Fractional Partial Differential Equation: Fractional Total Variation and Fractional Steepest Descent Approach-Based Multiscale Denoising Model for Texture Image

1School of Computer Science and Technology, Sichuan University, Chengdu 610065, China
2State Key Laboratory of Networking and Switching Technology, Beijing University of Posts and Telecommunications, Beijing 100876, China
3Université de Paris 12 (LiSSi, E.A. 3956), 61 avenue du Général de Gaulle, 94010 Créteil Cedex, France
4Library of Sichuan University, Chengdu 610065, China

Received 14 June 2013; Accepted 11 August 2013

Academic Editor: Juan J. Trujillo

Copyright © 2013 Yi-Fei Pu et al.
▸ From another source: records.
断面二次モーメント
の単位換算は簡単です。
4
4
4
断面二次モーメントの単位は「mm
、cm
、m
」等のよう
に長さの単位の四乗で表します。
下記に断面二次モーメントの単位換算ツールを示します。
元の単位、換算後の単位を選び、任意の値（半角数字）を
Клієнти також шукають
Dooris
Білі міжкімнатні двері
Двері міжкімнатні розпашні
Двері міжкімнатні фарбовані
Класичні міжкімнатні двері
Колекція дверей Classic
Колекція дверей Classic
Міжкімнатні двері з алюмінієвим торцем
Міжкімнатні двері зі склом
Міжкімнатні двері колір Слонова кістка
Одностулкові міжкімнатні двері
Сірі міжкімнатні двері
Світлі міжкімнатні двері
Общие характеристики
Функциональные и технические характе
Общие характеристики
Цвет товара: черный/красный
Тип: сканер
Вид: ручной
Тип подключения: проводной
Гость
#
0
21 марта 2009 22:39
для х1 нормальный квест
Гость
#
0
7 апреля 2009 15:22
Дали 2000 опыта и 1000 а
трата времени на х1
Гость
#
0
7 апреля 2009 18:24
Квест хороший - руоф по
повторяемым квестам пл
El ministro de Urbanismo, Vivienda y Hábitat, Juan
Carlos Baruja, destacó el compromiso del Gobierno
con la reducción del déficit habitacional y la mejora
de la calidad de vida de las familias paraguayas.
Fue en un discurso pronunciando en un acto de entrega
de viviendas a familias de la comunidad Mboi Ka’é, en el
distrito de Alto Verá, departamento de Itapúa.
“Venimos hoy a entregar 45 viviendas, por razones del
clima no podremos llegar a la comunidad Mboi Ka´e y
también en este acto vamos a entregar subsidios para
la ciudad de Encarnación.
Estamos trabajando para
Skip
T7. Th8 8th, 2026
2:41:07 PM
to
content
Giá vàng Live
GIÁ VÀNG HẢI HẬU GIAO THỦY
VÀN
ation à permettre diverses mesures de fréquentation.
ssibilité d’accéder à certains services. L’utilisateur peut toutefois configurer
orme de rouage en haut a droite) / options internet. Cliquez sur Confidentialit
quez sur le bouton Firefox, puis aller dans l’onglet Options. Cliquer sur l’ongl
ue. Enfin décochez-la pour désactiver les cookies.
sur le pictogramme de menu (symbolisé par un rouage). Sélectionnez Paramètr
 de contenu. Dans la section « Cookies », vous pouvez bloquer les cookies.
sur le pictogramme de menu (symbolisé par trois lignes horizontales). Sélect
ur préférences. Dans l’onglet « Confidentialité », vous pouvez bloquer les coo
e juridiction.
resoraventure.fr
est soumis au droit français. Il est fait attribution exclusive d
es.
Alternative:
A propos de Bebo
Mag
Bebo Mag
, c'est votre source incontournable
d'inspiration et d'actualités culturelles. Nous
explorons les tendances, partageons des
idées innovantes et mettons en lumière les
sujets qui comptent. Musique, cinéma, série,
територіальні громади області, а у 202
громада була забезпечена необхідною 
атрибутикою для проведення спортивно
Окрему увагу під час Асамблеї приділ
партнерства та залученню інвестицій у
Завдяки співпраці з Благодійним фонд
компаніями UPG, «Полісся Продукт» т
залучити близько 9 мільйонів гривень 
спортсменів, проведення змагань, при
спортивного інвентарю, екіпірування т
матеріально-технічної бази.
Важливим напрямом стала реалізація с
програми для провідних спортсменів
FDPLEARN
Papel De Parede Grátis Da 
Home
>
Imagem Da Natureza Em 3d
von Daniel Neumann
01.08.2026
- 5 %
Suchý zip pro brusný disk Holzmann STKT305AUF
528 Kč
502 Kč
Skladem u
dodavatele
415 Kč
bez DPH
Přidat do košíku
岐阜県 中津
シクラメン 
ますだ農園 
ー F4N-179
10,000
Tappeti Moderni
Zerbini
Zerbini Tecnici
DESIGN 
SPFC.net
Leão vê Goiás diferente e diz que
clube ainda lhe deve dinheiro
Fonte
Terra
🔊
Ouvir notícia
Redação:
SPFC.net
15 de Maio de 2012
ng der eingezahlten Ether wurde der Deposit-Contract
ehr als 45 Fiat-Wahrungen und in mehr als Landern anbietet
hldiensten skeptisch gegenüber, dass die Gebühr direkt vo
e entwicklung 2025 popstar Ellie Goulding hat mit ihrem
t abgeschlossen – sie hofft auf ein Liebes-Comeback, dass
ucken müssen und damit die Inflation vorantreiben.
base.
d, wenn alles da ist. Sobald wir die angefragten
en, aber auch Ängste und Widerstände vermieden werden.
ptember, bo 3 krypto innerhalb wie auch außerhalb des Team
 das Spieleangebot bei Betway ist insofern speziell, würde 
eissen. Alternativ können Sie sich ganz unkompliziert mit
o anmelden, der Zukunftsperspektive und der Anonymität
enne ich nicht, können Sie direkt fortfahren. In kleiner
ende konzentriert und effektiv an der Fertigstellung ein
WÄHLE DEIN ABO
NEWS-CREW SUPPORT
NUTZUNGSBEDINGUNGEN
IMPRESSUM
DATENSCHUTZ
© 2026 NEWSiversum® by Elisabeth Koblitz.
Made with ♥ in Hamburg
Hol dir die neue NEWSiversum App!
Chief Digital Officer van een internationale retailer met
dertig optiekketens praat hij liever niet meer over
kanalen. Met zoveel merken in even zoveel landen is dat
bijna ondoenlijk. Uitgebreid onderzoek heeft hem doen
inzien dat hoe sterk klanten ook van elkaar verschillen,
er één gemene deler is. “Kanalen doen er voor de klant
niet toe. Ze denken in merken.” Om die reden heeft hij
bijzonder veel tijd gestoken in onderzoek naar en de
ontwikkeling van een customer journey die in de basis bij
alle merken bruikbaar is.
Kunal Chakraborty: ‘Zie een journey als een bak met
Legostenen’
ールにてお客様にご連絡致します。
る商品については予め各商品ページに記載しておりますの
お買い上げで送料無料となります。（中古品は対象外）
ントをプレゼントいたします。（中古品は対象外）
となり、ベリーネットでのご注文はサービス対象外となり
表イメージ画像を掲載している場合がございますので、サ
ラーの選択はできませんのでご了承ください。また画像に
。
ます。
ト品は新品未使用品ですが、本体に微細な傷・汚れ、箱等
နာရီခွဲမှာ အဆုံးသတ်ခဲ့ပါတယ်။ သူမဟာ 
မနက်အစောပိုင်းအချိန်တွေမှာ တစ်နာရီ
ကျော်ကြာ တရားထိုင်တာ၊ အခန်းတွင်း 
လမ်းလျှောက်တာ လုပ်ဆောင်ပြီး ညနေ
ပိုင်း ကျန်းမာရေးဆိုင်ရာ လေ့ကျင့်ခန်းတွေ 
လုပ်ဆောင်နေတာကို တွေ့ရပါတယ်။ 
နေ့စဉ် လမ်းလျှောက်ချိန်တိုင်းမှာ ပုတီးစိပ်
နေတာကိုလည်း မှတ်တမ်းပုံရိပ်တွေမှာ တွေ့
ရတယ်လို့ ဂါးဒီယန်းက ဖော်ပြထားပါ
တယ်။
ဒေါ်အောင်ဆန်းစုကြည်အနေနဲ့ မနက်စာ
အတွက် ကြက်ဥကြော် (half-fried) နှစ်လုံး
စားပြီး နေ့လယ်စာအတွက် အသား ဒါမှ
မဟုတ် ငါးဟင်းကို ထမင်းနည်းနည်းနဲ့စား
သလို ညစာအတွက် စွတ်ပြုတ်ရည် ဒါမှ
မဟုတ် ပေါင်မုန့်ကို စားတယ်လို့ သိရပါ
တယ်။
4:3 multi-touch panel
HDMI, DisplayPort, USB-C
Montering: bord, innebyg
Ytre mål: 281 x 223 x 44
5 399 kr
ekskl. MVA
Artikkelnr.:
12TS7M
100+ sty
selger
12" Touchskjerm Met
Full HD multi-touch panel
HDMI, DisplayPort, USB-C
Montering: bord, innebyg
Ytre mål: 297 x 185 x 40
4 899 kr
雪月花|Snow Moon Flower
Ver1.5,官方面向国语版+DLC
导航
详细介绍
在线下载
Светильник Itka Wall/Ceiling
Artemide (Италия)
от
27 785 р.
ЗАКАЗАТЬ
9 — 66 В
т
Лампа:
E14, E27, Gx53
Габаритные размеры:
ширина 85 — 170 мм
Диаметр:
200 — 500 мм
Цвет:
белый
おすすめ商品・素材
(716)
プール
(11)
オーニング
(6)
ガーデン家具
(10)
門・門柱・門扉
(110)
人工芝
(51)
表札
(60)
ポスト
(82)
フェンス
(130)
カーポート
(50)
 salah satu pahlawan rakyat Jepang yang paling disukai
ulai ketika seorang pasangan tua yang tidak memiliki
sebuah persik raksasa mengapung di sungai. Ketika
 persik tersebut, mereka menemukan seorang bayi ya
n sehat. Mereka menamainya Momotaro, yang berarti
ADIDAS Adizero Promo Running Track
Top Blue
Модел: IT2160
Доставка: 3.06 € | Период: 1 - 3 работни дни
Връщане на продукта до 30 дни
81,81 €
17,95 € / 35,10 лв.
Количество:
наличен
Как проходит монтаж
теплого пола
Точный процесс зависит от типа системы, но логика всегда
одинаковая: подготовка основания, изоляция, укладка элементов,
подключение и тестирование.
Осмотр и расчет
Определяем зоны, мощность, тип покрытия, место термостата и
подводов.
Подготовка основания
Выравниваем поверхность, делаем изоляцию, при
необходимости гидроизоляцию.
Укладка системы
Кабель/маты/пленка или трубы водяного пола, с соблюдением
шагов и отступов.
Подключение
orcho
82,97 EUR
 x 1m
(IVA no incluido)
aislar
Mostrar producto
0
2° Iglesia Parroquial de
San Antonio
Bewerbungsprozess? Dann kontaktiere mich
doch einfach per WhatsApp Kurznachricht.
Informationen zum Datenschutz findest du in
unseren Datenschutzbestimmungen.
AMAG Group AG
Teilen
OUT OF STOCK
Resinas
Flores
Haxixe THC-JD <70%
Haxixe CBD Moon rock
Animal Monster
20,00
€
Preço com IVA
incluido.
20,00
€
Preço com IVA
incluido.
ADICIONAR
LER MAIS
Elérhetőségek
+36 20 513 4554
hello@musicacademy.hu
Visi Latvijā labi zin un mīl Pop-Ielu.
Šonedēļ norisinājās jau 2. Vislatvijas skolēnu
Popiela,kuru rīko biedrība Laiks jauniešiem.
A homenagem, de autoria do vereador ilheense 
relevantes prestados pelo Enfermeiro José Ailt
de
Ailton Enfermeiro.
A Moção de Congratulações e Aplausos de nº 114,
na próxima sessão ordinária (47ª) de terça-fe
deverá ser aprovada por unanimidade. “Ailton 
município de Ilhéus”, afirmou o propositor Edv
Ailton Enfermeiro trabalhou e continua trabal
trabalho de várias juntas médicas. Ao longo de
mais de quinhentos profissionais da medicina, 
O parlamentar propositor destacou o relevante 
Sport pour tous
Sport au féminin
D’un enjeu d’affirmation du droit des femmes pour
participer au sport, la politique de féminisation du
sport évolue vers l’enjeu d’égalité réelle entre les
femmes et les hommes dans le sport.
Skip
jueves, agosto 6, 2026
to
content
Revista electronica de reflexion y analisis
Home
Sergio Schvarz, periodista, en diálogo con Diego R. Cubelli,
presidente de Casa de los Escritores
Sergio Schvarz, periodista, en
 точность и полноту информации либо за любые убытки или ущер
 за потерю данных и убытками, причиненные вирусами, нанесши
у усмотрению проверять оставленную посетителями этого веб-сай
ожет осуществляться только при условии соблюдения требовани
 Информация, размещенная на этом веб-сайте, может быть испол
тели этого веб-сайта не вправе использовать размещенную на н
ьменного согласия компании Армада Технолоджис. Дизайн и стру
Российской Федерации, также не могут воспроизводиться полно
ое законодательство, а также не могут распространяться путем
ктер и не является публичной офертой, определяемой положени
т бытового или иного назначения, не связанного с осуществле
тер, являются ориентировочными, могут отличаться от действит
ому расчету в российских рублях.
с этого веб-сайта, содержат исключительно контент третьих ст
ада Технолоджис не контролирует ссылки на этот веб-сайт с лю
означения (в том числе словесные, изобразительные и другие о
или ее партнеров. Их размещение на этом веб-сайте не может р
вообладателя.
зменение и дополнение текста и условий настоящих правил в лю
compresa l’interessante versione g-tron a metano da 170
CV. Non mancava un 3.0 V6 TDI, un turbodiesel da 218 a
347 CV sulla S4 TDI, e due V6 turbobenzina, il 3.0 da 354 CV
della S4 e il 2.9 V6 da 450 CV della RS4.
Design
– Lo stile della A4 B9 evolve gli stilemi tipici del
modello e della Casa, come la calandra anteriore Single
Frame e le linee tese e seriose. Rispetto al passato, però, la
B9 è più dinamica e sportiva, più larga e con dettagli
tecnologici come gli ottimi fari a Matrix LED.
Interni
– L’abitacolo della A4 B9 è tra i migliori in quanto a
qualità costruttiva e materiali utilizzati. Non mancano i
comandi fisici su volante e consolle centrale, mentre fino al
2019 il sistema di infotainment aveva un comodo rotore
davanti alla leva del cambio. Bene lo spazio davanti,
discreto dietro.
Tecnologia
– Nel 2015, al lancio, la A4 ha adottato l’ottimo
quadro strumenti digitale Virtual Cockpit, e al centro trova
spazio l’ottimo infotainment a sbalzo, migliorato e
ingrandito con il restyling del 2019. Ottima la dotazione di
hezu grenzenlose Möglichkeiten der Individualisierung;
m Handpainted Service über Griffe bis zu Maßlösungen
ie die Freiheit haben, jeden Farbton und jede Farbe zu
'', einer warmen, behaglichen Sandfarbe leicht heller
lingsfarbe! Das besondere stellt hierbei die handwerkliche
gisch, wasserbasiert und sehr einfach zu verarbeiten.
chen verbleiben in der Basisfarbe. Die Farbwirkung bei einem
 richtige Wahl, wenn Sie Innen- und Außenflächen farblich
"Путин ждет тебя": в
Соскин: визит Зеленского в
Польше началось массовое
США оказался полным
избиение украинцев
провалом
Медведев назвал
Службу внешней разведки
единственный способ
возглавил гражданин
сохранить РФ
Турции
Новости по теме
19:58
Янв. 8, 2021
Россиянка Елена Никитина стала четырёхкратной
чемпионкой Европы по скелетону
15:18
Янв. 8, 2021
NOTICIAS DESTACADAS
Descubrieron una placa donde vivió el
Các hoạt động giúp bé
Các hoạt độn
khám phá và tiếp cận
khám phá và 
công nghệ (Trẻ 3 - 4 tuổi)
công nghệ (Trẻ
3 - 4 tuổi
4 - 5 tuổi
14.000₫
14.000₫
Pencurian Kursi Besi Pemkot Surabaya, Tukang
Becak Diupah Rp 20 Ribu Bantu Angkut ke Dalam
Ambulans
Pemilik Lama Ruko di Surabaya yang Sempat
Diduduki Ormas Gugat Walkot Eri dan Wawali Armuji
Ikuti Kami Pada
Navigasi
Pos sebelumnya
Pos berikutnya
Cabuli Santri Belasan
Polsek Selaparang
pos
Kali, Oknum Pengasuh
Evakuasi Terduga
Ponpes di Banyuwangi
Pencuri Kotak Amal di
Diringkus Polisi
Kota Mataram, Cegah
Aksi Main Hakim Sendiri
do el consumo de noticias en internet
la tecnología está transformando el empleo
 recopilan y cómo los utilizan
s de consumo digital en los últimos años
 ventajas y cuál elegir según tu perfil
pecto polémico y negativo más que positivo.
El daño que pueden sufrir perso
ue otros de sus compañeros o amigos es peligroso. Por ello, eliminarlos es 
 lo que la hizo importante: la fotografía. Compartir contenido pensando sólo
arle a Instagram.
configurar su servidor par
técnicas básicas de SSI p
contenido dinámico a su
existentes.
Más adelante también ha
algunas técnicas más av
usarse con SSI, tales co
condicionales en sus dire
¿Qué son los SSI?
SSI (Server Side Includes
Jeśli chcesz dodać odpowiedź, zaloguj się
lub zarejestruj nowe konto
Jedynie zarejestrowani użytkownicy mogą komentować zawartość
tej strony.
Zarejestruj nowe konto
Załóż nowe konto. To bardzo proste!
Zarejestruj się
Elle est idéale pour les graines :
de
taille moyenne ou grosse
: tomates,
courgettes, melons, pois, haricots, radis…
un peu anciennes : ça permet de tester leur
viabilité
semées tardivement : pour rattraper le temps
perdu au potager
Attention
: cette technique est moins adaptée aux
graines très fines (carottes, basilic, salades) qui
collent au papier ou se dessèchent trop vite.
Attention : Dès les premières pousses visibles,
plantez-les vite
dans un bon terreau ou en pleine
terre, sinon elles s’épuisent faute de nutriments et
This is an open access article distributed under the Creative Commons Attribution License, which permits unrestricted use, distribution, and reproduction in any medium, provided the original work is properly cited.


The traditional integer-order partial differential equation-based image denoising approaches often blur the edge and complex texture detail; thus, their denoising effects for texture image are not very good. To solve the problem, a fractional partial differential equation-based denoising model for texture image is proposed, which applies a novel mathematical method—fractional calculus to image processing from the view of system evolution. We know from previous studies that fractional-order calculus has some unique properties comparing to integer-order differential calculus that it can nonlinearly enhance complex texture detail during the digital image processing. The goal of the proposed model is to overcome the problems mentioned above by using the properties of fractional differential calculus. It extended traditional integer-order equation to a fractional order and proposed the fractional Green’s formula and the fractional Euler-Lagrange formula for two-dimensional image processing, and then a fractional partial differential equation based denoising model was proposed. The experimental results prove that the abilities of the proposed denoising model to preserve the high-frequency edge and complex texture information are obviously superior to those of traditional integral based algorithms, especially for texture detail rich images.